Define Principle 6 concepts and a scoring rule. You may start with a naive keyword overlap and then refine.

```python
BRSR_PRINCIPLE_6_CONCEPTS = [
    'Energy consumption','Energy efficiency','Water withdrawal','Water recycling',
    'GHG emissions','Scope 1 emissions','Scope 2 emissions','Scope 3 emissions',
    'Waste management','Hazardous waste','Biodiversity','Supply chain environmental criteria'
]

def naive_drift_score(concept, evidence_text):
    concept_tokens = set(concept.lower().split())
    evidence_tokens = set(evidence_text.lower().split())
    overlap = len(concept_tokens & evidence_tokens)
    import math
    score = 3 - min(3, math.floor(overlap / max(1, len(concept_tokens))))
    return score
```

This function is intentionally simple — use LLM judgment or heuristics for better accuracy.
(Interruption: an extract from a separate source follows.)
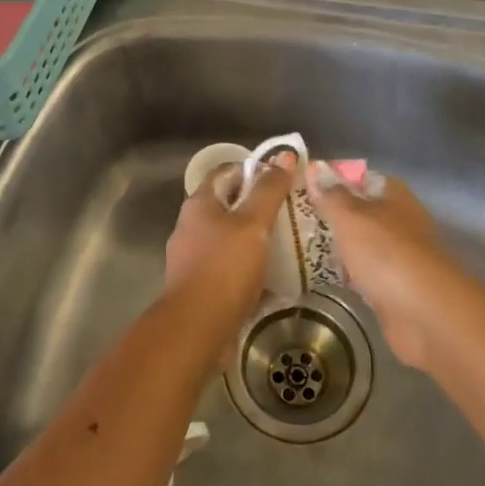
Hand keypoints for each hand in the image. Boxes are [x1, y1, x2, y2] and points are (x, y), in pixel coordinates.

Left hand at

## 9) Visualizations — Sankey & Drift Dashboard

Example code to produce a Sankey diagram (Plotly) and a simple dashboard (pandas + matplotlib/plotly).

```python
import pandas as pd
import plotly.graph_objects as go

# Example dataframe (replace with real results)
df = pd.DataFrame([
    {'concept':'Energy consumption','evidence_count':5,'drift':0},
    {'concept':'Water withdrawal','evidence_count':3,'drift':1},
    {'concept':'GHG emissions','evidence_count':4,'drift':1},
    {'concept':'Waste management','evidence_count':4,'drift':0},
    {'concept':'Biodiversity','evidence_count':1,'drift':2},
])

labels = df['concept'].tolist() + ['Infosys Evidence']
source = list(range(len(df)))
target = [len(df)] * len(df)
value = df['evidence_count'].tolist()

fig = go.Figure(data=[go.Sankey(node=dict(label=labels), link=dict(source=source, target=target, value=value))])
fig.show()
# fig.write_html('sankey.html')
```

For the drift dashboard, color-code drift 0 (green) to 3 (red) using matplotlib or plotly bar charts.
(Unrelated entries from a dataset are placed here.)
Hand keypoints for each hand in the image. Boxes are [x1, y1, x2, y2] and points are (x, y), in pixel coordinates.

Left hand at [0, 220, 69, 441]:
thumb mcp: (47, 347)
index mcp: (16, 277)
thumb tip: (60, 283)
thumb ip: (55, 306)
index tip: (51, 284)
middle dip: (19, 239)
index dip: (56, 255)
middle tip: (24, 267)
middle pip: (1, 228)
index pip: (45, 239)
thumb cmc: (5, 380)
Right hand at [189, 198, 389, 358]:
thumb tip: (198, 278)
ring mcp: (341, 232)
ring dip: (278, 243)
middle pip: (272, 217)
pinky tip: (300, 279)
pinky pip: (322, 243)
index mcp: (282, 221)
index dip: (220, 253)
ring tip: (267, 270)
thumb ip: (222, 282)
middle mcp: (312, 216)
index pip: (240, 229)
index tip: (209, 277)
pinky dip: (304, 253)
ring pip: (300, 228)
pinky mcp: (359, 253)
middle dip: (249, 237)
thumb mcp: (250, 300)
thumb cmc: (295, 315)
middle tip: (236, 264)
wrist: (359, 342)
## 10) Pipeline Skeleton — Run end-to-end

Outline (put as code and run when all dependencies are ready):

```python
# 1. Extract text from SEBI & Infosys PDFs
sebi_text = extract_text_pypdf(SEBI_BRSR_PDF)
infosys_text = extract_text_pypdf(INFOSYS_BRSR_PDF)

# 2. Clean & chunk
infosys_chunks = chunk_text(clean_text(infosys_text))

# 3. Embeddings (local recommended)
infosys_embs = embed_texts_local(infosys_chunks)  # or embed_texts_openai

# 4. Build FAISS index
import numpy as np
index = build_faiss_index(np.array(infosys_embs))

# 5. For each concept, retrieve top-k and compute score
results = []
for concept in BRSR_PRINCIPLE_6_CONCEPTS:
    top = retrieve_top_k(concept, infosys_chunks, index, embed_texts_local, k=5)
    evidence = ' '.join(top)
    score = naive_drift_score(concept, evidence)
    results.append({'concept':concept,'score':score,'evidence':' || '.join([t[:300] for t in top])})

import pandas as pd
pd.DataFrame(results).to_csv('/mnt/data/infosys_brsr_outputs/faithfulness_results.csv', index=False)
```

After running, generate visualizations and copy top evidence quotes into the Word report.


---

**Notes & Recommendations**

- The notebook provides a reproducible framework. Human review is essential for final drift scoring and non-hallucination checks.
- For best results, create a prompt template that forces the LLM to quote retrieved chunks with page numbers.
- Keep all extracted chunk IDs and page references to support the citations required by the assignment.